How do you become an emergency nurse practitioner?
- To become an emergency nurse practitioner, you need to start by becoming a registered nurse and then passing the NCLEX-RN test to get licensed in your state. Following that, most nurses work in a clinical setting, and preferably in an acute care setting for at least two years before enrolling in an advanced nursing program to become an emergency nurse practitioner. If you choose an advanced-degree program with a specific emergency focus, you will be certified when you graduate based upon the portfolio of care experiences that you have built during the educational journey.
What does an emergency nurse practitioner do?
- Emergency nurse practitioners have wide-ranging roles within the emergency setting.
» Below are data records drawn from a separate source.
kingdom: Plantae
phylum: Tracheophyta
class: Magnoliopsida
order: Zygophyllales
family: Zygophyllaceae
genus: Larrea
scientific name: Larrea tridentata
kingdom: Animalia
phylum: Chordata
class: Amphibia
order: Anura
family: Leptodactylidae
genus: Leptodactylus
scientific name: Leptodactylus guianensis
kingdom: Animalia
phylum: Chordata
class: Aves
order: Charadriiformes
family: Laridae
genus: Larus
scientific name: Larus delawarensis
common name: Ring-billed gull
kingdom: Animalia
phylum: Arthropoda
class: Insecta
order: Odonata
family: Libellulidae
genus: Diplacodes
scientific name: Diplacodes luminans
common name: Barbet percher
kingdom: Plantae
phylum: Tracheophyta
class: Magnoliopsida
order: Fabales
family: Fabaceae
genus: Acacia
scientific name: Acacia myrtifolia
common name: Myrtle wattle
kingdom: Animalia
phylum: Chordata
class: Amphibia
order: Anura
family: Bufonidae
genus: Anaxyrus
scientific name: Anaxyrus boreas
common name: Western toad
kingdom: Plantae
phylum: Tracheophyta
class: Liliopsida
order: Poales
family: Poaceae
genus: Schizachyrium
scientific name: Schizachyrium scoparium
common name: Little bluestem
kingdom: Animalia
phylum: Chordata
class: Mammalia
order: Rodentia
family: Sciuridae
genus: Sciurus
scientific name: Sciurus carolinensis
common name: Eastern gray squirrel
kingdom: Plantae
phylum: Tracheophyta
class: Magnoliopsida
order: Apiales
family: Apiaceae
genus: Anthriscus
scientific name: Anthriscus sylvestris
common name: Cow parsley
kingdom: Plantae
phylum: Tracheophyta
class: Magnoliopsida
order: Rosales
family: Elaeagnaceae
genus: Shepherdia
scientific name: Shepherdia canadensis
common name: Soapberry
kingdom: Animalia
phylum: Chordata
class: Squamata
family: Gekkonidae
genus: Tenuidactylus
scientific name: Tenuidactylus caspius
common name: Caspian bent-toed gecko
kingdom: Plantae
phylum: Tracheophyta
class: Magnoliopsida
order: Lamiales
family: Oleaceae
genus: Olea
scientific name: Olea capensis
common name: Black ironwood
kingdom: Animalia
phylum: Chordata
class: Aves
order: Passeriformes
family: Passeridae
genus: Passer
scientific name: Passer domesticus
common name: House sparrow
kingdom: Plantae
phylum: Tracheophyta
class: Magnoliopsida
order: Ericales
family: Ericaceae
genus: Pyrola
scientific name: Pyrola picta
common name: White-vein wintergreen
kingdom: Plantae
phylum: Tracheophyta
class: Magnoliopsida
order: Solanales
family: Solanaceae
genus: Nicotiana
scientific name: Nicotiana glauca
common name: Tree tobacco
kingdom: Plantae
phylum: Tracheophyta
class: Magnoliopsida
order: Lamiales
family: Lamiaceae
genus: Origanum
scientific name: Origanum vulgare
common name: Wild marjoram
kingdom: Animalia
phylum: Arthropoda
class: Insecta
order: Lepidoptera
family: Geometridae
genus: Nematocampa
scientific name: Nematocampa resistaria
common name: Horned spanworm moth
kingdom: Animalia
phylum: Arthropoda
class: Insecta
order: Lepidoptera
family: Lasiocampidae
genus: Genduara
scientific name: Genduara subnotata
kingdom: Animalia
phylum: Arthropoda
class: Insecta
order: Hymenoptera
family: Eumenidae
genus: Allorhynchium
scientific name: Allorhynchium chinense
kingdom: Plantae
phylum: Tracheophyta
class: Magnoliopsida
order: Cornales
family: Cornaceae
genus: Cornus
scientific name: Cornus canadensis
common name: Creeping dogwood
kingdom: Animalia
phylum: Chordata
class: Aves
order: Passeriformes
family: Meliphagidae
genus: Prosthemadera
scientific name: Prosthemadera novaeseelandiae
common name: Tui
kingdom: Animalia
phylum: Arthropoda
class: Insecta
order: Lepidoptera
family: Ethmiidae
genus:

Their duties can include assessment and diagnosis of patients; triaging patients; treating symptoms and responding to emergency needs such as suturing or intubating; prescribing medications; ordering diagnostic tests; discharging patients; educating patients about their symptoms and self-care and referring patients to specialists.
How much does an emergency nurse practitioner make?
- According to Salary.com, emergency nurse practitioners in the United States earn an average annual salary of $125,659.
If you thrive in a high-pressure environment where you are constantly called on to make quick decisions, then becoming an Emergency Nurse Practitioner may be the right career for you.